◆ **EXCERPT PROVIDED**:
Entries from May 1, 2017 - May 31, 2017
Chinese money growth slowing but still respectable
Chinese nominal and real economic growth may be starting to moderate, consistent with a slowdown in monetary expansion since the second half of 2016. Money trends, however, remain respectable by historical standards, suggesting that economic weakness will be contained.
Annual industrial output growth fell back from 7.6% in March to 6.5% in April, while producer price inflation moderated from 7.6% to 6.4%. The product of industrial output and producer prices is a rough guide to nominal GDP, annual growth of which is likely to have peaked in the first quarter of 2017 – see first chart.
A topping out of nominal GDP growth in the first half of 2017 had been suggested by slower monetary expansion in late 2016. Annual growth of the preferred narrow and broad money measures here peaked in August and November 2016 respectively – second chart*.

◆ **WORK REQUEST 1**:
Answer these questions about the post on Chinese money growth:
(a) To what rate did annual industrial output growth fall in April?
(b) In which quarter of 2017 is annual nominal GDP growth likely to have peaked?
(c) In which months did annual growth of the preferred narrow and broad money measures peak?
◆ **WORK REQUEST 2**: Rewrite the passage of the post on Chinese money growth starting with "Entries from May" and going on through "see first chart.", replacing "respectable" with "solid".
Answer using only the text above.

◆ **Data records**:

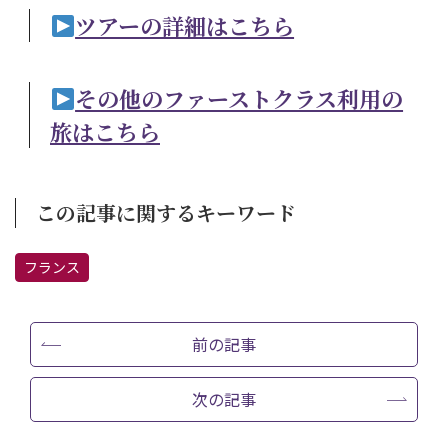
ツアーの詳細はこちら
その他のファーストクラス利用の
旅はこちら
この記事に関するキーワード
フランス
前の記事
次の記事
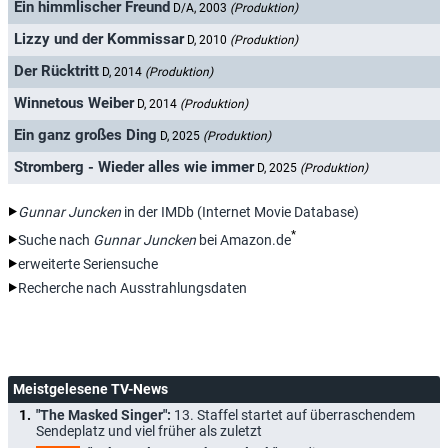
Ein himmlischer Freund
D/A, 2003
(Produktion)
Lizzy und der Kommissar
D, 2010
(Produktion)
Der Rücktritt
D, 2014
(Produktion)
Winnetous Weiber
D, 2014
(Produktion)
Ein ganz großes Ding
D, 2025
(Produktion)
Stromberg - Wieder alles wie immer
D, 2025
(Produktion)
Gunnar Juncken
in der IMDb (Internet Movie Database)
*
Suche nach
Gunnar Juncken
bei Amazon.de
erweiterte Seriensuche
Recherche nach Ausstrahlungsdaten
Meistgelesene TV-News
"The Masked Singer":
13. Staffel startet auf überraschendem
Sendeplatz und viel früher als zuletzt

◆ **ANSWER SECTION 1**:
(a) 6.5%
(b) The first quarter
(c) Narrow money peaked in August 2016 and broad money in November 2016.

◆ **ANSWER SECTION 2**:
Entries from May 1, 2017 - May 31, 2017
Chinese money growth slowing but still solid
Chinese nominal and real economic growth may be starting to moderate, consistent with a slowdown in monetary expansion since the second half of 2016. Money trends, however, remain solid by historical standards, suggesting that economic weakness will be contained.
Annual industrial output growth fell back from 7.6% in March to 6.5% in April, while producer price inflation moderated from 7.6% to 6.4%. The product of industrial output and producer prices is a rough guide to nominal GDP, annual growth of which is likely to have peaked in the first quarter of 2017 – see first chart.